University of Iowa ophthalmology residents will help test whether artificial intelligence can enhance cataract surgery training
Monday, September 14, 2026

For generations of ophthalmologists, learning cataract surgery has depended on a remarkably human process. 

A resident sits at the operating microscope while an experienced surgeon watches closely— observing an instrument that drifts from the center of the eye, a movement that could be more precise or a surgical step that takes longer than expected. Afterward comes the feedback: what went well and what to try differently next time. 

At the University of Iowa Department of Ophthalmology and Visual Sciences, that kind of close surgical mentorship has long been central to resident education. 

Now, Iowa will help investigate whether artificial intelligence can add something new for ophthalmologists in training. 

The department is participating in a National Institutes of Health-funded, multi-institutional study evaluating PhacoTrainer, an AI-assisted platform designed to analyze videos of cataract surgery and provide objective measurements of surgical performance. 

The study is led by Sophia Wang, MD, MS, of Stanford University, with Oregon Health & Science University also participating. At Iowa, Jaclyn Haugsdal, MD, will serve as site principal investigator and recruit ophthalmology residents to participate. 

The question researchers hope to answer: Can AI-generated feedback help residents become better surgeons? 

 

Turning surgery into data 

 

Becoming proficient at cataract surgery requires mastering a complex sequence of precise movements inside one of the body's smallest and most delicate spaces. Residents develop those skills through supervised surgery, simulation, repetition, and feedback from faculty. 

PhacoTrainer adds another source of information. 

Using computer vision and deep learning, the platform analyzes recorded cataract surgeries, identifying portions of the procedure, and tracking surgical instruments and structures within the eye. It can then turn aspects of surgical technique into data: How far did an instrument travel? How quickly did it move? How well centered was the eye or phacoemulsification probe? How long did individual steps take? 

Over time, those measurements could help residents see not only that they are improving, but how they are improving. 

Research from Wang and collaborators has already shown that the technology can detect differences in surgical performance. In a 2025 study, PhacoTrainer analyzed cataract surgery videos from 28 residents and 29 attending surgeons. AI-generated measurements identified differences between the groups in areas such as instrument movement and centration, and several measurements correlated with assessments made independently by experienced ophthalmologists. 

The new study takes the next step: determining whether those measurements can be turned into useful feedback for residents. 

 

A natural fit for Iowa 

 

For Iowa, the project builds on an established emphasis on surgical education and simulation. 

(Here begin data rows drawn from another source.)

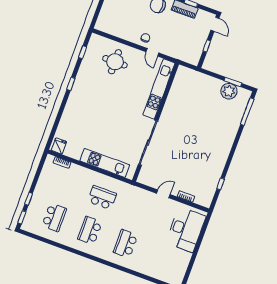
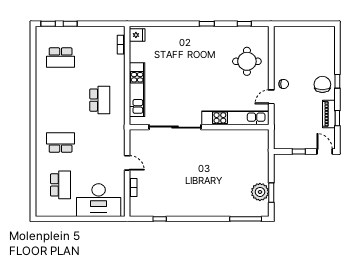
door: (215, 24) -> (325, 151), swing flipped
school desk: (90, 231) -> (61, 185), moved, turned 90

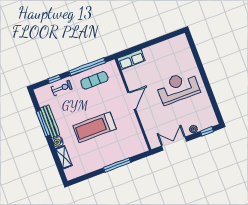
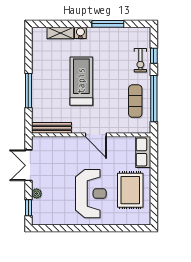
rug: (164, 58) -> (130, 190), added
bench: (50, 122) -> (51, 128), moved
double door: (174, 144) -> (28, 165), swing flipped

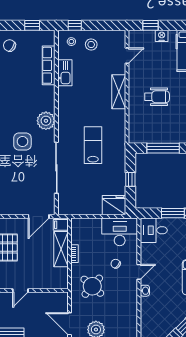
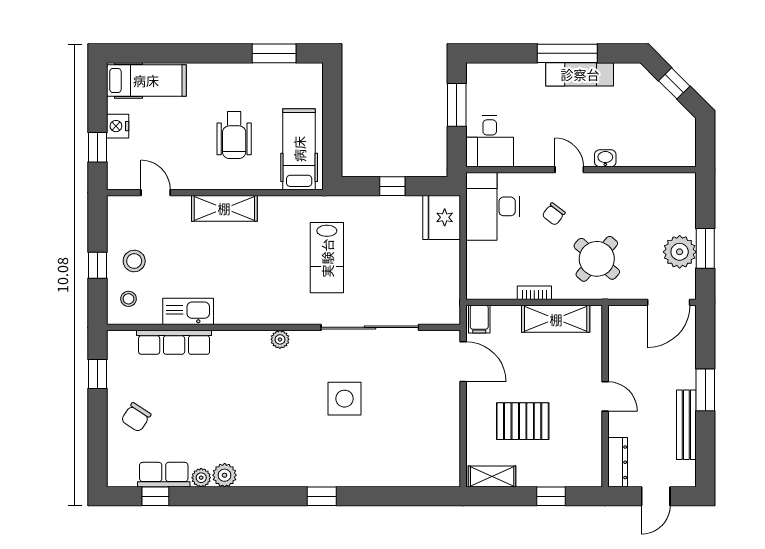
window: (75, 25) -> (98, 265), moved
wheelchair: (157, 97) -> (234, 135), turned 180
plant: (46, 121) -> (280, 339), width x0.53, depth x0.53
hospital bed: (150, 131) -> (299, 149), added
side table: (22, 142) -> (344, 399), moved
lab bench: (93, 145) -> (327, 258), turned -90
window: (163, 148) -> (332, 123), removed
shelving: (61, 249) -> (556, 319), moved

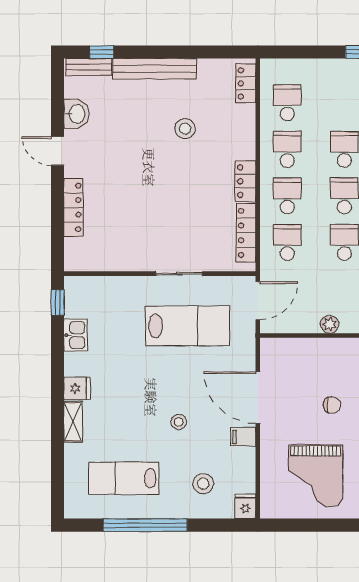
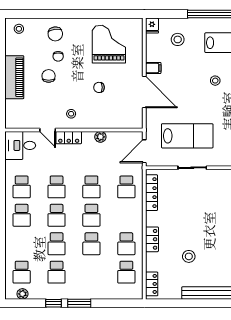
locker: (245, 181) -> (152, 239), moved
school desk: (287, 196) -> (126, 215), removed
lab bench: (188, 326) -> (187, 136), turned 180
stool: (179, 422) -> (215, 81), moved

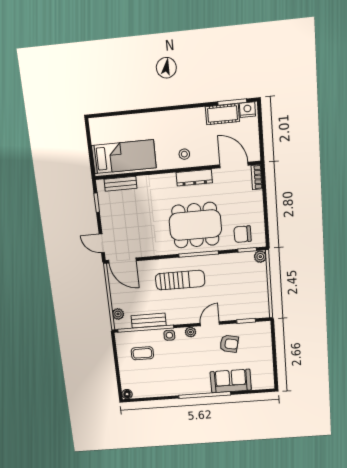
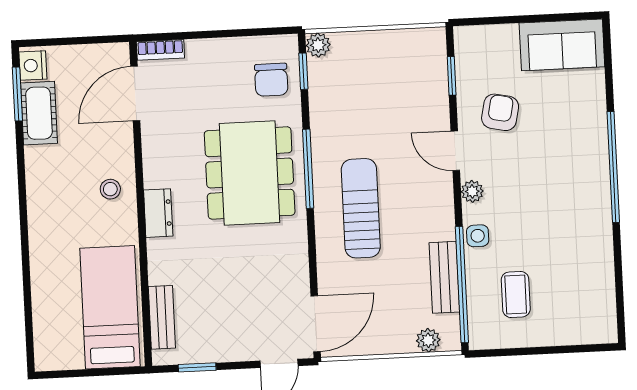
dresser: (194, 178) -> (158, 213), moved, width x0.70
sofa: (231, 381) -> (562, 45), moved, turned -90
floor lamp: (127, 394) -> (607, 333), removed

Haugsdal, a clinical associate professor of ophthalmology and visual sciences, has made resident education a focus of her work at Iowa. She has helped develop the department's ophthalmology wet-lab curriculum, procedure-specific training opportunities and a structured simulation curriculum for teaching ophthalmic laser procedures. In 2022, those efforts earned her a Carver College of Medicine Excellence in Clinical Coaching Award. 

PhacoTrainer brings new technology to that same educational goal: helping residents better understand their performance and improve their surgical skills. 

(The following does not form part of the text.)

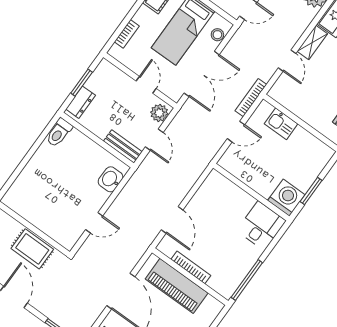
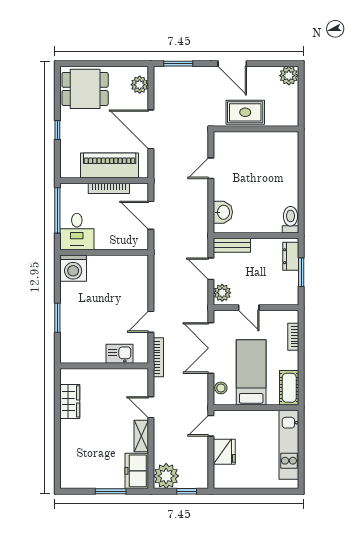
wall: (251, 192) -> (104, 252), moved
washing machine: (286, 198) -> (73, 268), moved
desk: (261, 226) -> (77, 232), moved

One potential advantage is the ability to follow those skills over time. Instead of simply knowing how many cataract procedures a resident has completed, educators could potentially see how individual aspects of technique change from one operation to the next. A resident might see that unnecessary instrument movement has decreased, for example, or that the eye remains more consistently centered during surgery. 

The technology is meant to complement, not replace, the expertise of faculty surgeons. AI can measure an instrument's movement; an experienced teacher can explain why that movement occurred, whether it mattered and how to approach the next case differently. 

 

Putting AI to the test 

 

Iowa's participation will help researchers determine whether combining those forms of feedback improves surgical training in practice. 

The multi-institutional nature of the study is important. Surgical teaching, equipment, techniques, and resident experiences can differ among training programs. Including residents from Iowa, Stanford and Oregon Health & Science University will help researchers evaluate PhacoTrainer in different real-world training environments. 

The study also represents a different role for AI in medicine. While much attention has focused on using artificial intelligence to diagnose disease, interpret medical images or assist with clinical decisions, PhacoTrainer explores whether AI can provide data and feedback to help physicians develop the skills needed to perfect cataract surgery. 

PhacoTrainer can track each operation and even the smallest movements, but experienced faculty are essential to put that data into context. Their judgment and guidance can help residents understand what the numbers mean and how to apply them in the operating room. 

University of Iowa residents will now help determine just how useful that new set of eyes can be.